Esta pequena notinha escondida no caderno de economia do Estadão de hoje trata de um grave problema: a oferta de energia “limpa” (e vocês vão entender daqui a pouco porque coloquei o “limpa” entre aspas).
O Brasil tem uma das maiores ofertas de energia “limpa” no mundo. Nos países desenvolvidos do hemisfério norte, grande parte da energia elétrica é produzida em usinas termoelétricas a carvão ou óleo. Ou seja, usinas que produzem gases de efeito estufa (esta é a definição de energia “não limpa”, aquela que contribui para o chamado aquecimento global. Ou, mais modernamente, “mudanças climáticas”).

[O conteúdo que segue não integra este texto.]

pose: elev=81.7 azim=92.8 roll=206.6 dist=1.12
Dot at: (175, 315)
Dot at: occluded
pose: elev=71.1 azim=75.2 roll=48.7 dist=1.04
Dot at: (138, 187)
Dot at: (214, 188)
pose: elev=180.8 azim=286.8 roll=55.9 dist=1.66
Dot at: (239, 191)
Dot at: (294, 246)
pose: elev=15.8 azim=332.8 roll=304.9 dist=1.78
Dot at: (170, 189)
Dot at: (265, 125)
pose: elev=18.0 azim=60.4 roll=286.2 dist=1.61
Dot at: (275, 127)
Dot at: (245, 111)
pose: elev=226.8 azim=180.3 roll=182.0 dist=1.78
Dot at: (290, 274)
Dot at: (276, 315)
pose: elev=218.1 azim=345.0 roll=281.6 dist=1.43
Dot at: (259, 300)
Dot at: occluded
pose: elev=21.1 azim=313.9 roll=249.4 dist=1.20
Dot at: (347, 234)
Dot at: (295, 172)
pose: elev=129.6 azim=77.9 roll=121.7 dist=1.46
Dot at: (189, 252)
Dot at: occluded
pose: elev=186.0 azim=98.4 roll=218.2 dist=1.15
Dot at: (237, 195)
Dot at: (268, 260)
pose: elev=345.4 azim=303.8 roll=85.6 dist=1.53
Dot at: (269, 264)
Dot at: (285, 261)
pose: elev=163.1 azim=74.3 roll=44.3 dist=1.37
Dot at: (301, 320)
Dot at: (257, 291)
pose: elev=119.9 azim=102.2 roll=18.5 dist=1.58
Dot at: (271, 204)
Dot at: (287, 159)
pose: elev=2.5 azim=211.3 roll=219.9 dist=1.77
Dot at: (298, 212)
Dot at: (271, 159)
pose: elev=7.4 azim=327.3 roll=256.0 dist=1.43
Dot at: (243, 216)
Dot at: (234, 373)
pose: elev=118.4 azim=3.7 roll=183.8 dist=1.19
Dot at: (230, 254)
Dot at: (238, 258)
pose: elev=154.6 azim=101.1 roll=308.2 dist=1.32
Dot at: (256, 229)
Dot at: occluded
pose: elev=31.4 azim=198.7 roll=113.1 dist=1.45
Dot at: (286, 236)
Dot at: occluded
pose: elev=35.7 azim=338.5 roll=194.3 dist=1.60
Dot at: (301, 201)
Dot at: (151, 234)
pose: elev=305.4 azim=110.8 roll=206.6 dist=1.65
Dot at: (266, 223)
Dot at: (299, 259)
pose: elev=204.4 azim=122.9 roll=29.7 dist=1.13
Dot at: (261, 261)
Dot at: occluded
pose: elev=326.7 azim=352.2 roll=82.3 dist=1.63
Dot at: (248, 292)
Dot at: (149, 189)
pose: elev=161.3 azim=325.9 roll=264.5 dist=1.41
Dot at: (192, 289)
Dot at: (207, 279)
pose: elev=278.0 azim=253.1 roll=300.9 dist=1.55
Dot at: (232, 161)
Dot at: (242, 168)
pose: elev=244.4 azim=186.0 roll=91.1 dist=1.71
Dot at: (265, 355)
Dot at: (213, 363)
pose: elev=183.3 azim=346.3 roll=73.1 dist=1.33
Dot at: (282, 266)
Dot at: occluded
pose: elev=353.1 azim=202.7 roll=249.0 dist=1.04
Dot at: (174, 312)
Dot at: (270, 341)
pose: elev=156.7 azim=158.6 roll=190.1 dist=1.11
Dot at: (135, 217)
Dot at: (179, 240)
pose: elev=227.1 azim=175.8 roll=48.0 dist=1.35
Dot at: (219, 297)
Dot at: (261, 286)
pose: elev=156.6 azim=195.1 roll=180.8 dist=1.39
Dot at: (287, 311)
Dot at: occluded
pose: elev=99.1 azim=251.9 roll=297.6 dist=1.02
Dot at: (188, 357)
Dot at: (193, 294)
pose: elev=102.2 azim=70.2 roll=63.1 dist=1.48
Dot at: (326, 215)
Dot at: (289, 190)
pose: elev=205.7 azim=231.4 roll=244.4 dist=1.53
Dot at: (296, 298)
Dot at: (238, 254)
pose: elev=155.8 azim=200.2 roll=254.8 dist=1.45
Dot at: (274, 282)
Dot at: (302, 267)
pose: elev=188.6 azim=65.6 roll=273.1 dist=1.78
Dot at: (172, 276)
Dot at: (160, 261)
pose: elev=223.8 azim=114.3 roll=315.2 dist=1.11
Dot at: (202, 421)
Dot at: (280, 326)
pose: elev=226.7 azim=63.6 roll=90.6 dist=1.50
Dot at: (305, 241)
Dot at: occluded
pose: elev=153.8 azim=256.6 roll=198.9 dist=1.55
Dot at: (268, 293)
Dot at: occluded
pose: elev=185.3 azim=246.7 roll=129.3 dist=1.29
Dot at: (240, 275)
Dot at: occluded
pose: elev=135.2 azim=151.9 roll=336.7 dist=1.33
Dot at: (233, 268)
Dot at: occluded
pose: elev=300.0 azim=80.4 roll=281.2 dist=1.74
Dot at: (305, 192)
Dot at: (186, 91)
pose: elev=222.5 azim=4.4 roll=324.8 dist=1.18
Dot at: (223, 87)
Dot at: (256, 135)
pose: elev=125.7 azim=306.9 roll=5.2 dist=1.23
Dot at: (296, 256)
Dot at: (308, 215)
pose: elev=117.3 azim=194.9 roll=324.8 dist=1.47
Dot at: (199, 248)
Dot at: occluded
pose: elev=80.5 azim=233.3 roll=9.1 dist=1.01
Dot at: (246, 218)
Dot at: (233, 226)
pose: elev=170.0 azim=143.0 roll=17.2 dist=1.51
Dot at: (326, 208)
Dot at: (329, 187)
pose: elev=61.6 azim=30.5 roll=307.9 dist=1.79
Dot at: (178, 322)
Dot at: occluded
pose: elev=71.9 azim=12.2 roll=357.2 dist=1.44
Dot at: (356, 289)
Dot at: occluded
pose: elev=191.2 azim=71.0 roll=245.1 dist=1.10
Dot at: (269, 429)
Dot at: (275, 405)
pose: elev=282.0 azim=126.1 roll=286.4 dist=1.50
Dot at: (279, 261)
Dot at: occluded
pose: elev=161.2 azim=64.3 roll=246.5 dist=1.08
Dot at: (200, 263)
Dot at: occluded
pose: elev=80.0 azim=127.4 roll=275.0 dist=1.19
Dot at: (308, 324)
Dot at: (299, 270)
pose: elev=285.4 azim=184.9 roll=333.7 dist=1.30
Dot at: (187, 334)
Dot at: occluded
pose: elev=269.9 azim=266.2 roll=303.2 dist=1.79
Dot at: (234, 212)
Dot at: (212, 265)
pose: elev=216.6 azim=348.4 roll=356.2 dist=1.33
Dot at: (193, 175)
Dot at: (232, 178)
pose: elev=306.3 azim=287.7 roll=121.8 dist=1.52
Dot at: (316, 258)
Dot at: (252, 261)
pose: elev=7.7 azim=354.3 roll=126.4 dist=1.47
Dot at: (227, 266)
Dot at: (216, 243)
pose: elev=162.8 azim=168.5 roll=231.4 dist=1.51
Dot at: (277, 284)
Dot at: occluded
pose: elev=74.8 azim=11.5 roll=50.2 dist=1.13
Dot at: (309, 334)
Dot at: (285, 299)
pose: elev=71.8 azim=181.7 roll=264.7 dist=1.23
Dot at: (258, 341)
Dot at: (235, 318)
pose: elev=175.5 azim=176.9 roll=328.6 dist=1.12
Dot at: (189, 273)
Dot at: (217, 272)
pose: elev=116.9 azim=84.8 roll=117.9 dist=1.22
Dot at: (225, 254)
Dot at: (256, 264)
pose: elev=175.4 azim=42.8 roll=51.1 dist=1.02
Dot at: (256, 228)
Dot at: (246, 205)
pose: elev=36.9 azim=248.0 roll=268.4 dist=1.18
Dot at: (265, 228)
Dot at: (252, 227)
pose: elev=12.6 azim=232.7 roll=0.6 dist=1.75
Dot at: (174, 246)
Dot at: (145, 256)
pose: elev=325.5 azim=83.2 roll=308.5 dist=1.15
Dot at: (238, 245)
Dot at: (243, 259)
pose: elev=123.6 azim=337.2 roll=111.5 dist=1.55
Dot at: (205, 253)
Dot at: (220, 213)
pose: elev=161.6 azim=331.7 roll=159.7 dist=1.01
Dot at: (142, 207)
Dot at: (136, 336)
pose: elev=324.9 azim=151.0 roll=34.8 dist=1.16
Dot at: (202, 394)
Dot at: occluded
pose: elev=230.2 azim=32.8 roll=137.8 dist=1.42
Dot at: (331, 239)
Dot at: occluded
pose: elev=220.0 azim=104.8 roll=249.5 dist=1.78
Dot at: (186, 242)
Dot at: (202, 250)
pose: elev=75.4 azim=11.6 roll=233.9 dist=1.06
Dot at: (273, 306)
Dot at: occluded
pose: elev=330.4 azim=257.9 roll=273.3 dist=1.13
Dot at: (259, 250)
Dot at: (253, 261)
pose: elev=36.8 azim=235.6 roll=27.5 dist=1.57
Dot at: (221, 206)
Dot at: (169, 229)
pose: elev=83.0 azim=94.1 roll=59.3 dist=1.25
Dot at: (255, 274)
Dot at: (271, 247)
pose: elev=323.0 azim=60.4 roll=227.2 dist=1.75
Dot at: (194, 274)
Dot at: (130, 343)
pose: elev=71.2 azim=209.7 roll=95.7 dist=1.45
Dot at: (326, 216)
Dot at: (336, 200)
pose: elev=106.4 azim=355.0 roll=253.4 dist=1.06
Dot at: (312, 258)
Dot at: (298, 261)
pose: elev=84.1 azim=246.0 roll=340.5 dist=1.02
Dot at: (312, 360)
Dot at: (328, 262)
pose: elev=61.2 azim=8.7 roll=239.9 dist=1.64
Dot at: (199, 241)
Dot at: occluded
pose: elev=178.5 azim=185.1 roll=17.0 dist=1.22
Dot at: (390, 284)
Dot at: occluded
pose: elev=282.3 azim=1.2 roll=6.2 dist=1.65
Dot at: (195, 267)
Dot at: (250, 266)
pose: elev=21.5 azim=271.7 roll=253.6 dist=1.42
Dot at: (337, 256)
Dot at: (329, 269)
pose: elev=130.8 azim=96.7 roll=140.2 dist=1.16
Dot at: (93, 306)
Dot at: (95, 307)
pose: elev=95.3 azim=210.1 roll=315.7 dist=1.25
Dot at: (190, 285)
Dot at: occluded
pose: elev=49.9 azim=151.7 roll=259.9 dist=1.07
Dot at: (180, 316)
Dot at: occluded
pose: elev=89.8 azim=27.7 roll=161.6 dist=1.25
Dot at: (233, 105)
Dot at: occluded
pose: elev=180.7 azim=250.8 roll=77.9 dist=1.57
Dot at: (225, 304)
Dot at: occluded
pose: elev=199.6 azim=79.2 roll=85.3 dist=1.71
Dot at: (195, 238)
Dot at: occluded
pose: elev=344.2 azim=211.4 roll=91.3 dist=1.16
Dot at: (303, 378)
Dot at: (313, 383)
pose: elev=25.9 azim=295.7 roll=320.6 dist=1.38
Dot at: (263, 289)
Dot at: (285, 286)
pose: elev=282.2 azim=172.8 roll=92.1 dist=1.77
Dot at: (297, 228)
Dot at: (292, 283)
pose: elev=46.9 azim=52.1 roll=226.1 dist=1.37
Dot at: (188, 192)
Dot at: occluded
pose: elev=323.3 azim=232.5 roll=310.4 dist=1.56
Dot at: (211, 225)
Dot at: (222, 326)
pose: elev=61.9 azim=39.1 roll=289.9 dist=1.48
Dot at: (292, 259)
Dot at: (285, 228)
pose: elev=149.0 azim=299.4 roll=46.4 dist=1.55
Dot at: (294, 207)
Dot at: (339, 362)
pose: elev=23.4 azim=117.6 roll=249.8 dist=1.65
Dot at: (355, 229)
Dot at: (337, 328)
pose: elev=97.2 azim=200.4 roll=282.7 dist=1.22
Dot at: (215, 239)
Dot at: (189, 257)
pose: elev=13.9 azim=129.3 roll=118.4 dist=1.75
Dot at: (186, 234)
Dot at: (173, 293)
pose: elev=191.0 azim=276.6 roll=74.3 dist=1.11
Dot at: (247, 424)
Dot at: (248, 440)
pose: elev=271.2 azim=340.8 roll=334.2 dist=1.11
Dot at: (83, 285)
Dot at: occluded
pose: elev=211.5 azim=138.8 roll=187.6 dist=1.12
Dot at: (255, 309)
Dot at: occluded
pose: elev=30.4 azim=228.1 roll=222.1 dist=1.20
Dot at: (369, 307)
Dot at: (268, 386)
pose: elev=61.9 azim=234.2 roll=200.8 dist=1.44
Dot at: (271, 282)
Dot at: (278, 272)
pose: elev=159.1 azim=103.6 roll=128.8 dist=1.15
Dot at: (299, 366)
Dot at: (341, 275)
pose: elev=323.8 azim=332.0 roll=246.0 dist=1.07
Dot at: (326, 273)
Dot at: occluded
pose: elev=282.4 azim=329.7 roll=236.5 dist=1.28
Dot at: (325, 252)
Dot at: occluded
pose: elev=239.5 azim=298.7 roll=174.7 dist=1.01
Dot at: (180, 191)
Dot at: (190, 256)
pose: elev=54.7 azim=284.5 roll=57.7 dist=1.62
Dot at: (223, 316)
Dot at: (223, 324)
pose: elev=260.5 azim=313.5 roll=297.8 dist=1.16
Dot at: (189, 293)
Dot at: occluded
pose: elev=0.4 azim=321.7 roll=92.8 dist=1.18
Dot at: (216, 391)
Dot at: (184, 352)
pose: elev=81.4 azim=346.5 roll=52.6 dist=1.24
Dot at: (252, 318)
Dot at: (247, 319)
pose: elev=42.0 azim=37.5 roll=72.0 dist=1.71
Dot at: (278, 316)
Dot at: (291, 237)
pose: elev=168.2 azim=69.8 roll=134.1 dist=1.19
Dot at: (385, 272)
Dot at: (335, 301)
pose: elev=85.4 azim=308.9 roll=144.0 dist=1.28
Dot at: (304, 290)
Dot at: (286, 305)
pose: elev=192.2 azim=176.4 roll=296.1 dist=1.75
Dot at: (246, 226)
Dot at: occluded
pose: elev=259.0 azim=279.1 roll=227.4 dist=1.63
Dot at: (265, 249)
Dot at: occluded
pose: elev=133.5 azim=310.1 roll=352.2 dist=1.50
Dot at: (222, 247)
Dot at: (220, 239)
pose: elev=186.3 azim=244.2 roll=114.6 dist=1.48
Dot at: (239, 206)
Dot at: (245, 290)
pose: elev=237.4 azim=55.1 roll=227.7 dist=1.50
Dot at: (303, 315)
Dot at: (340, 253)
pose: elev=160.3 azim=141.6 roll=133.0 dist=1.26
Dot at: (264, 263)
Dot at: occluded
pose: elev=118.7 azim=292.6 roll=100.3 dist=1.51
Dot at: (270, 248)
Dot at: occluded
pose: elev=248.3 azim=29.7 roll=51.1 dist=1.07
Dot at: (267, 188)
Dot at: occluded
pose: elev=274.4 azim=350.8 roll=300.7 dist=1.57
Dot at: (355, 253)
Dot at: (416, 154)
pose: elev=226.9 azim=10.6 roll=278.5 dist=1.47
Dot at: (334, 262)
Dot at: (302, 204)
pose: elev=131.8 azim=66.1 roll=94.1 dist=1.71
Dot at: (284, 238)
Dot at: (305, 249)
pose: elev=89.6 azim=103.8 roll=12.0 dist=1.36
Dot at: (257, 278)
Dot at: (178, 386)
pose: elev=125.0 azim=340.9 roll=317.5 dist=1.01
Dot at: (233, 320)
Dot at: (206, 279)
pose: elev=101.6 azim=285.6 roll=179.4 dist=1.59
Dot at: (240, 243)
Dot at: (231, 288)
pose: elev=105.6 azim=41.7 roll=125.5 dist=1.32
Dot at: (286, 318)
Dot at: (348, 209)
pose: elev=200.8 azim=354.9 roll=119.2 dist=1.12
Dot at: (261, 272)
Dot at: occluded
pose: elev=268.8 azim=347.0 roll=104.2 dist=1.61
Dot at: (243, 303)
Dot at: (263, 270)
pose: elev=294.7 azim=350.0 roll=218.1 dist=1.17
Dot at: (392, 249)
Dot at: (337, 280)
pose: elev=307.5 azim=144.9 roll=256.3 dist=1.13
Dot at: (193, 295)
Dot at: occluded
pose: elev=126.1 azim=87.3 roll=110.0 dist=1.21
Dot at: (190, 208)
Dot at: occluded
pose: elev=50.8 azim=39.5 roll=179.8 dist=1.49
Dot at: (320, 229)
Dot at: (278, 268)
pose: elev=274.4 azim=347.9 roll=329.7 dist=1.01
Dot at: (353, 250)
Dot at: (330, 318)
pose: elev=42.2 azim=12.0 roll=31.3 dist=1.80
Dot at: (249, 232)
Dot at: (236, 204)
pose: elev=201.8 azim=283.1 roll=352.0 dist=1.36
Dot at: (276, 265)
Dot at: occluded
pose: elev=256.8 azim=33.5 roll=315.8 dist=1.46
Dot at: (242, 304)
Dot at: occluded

Sempre achei curioso o esforço e foco na substituição dos automóveis movidos a gasolina por carros elétricos. Sim, melhora a poluição nas cidades, sem dúvida, mas esse não é o coração da pauta ambientalista. O problema é o “aquecimento global”. Se o carro elétrico é alimentado por energia gerada por usinas termoelétricas, a quantidade de gases de efeito estufa deveria ser o mesmo. Afinal, para a mesma unidade de energia, é necessário liberar a mesma unidade de calor. Só muda o lugar onde esses gases são liberados. E, como se trata de aquecimento GLOBAL, se está no globo, tanto faz onde o gás é liberado, o efeito para o aquecimento deveria ser o mesmo.
As usinas hidroelétricas (e também as solares e eólicas) têm uma outra lógica: transformam energia contida em outros elementos que não o óleo ou carvão combustível para gerar energia elétrica. Por isso, são consideradas energias “limpas”.
Essa notinha sobre Belo Monte mostra que essa energia não é tão limpa assim. Para gerá-la, foi necessário mudar o regime de águas de um trecho do Rio Xingu, matando a flora e a fauna da região e levando a fome aos indígenas e populações ribeirinhas (veja matéria sobre o assunto nos comentários). E isso porque Belo Monte inundou apenas um terço do território que Itaipu, por exemplo, teve que inundar. Por isso, dizemos que Belo Monte é uma usina a “fio d’água”, depende menos de reservatórios que mudam o ecossistema da região.
Pois bem. Belo Monte gera energia que não contribui para o aquecimento global. Por outro lado, gera impactos bastante negativos no ecossistema da região. Podemos classificá-la como “energia limpa”?
Não existe isso a que chamam de “energia limpa”. Existe energia mais ou menos suja. Toda energia, para ser gerada, causa algum tipo de impacto no ambiente. Qualquer ser vivo causa impacto no ambiente. O ser humano muito mais, pois aprendeu a desenvolver máquinas para o seu próprio conforto. O problema não é a fonte de energia. O problema é a necessidade de gerar um montante de energia proporcional ao conforto requerido.
Belo Monte vai liberar água por ordem do Ibama para salvar a fauna, a flora e as populações ribeirinhas. Como, no entanto, as populações nas cidades continuarão fazendo questão de ligar seus aparelhos de ar-condicionado, Belo Monte vai precisar comprar energia adicional de usinas termoelétricas. Resultado: troca-se uma energia suja por outra energia suja. Trata-se de um trade off, que vai continuar existindo enquanto nós, todos nós, continuarmos a insistir em viver no máximo conforto possível.
Por isso, sou cético com relação a iniciativas de geração de “energia limpa”. Geração de energia sempre vai “sujar” o meio ambiente, de uma maneira ou de outra. O problema está na demanda, não na oferta. Enquanto nós, seres humanos, quisermos um refresco no verão e um aquecimento no inverno, alguma energia precisará ser gerada. E geração de energia degrada o meio ambiente, de uma maneira ou de outra.
Ah, e claro, a energia deve ser gerada da forma mais barata possível. Afinal a desigualdade social também é um problema, lembra?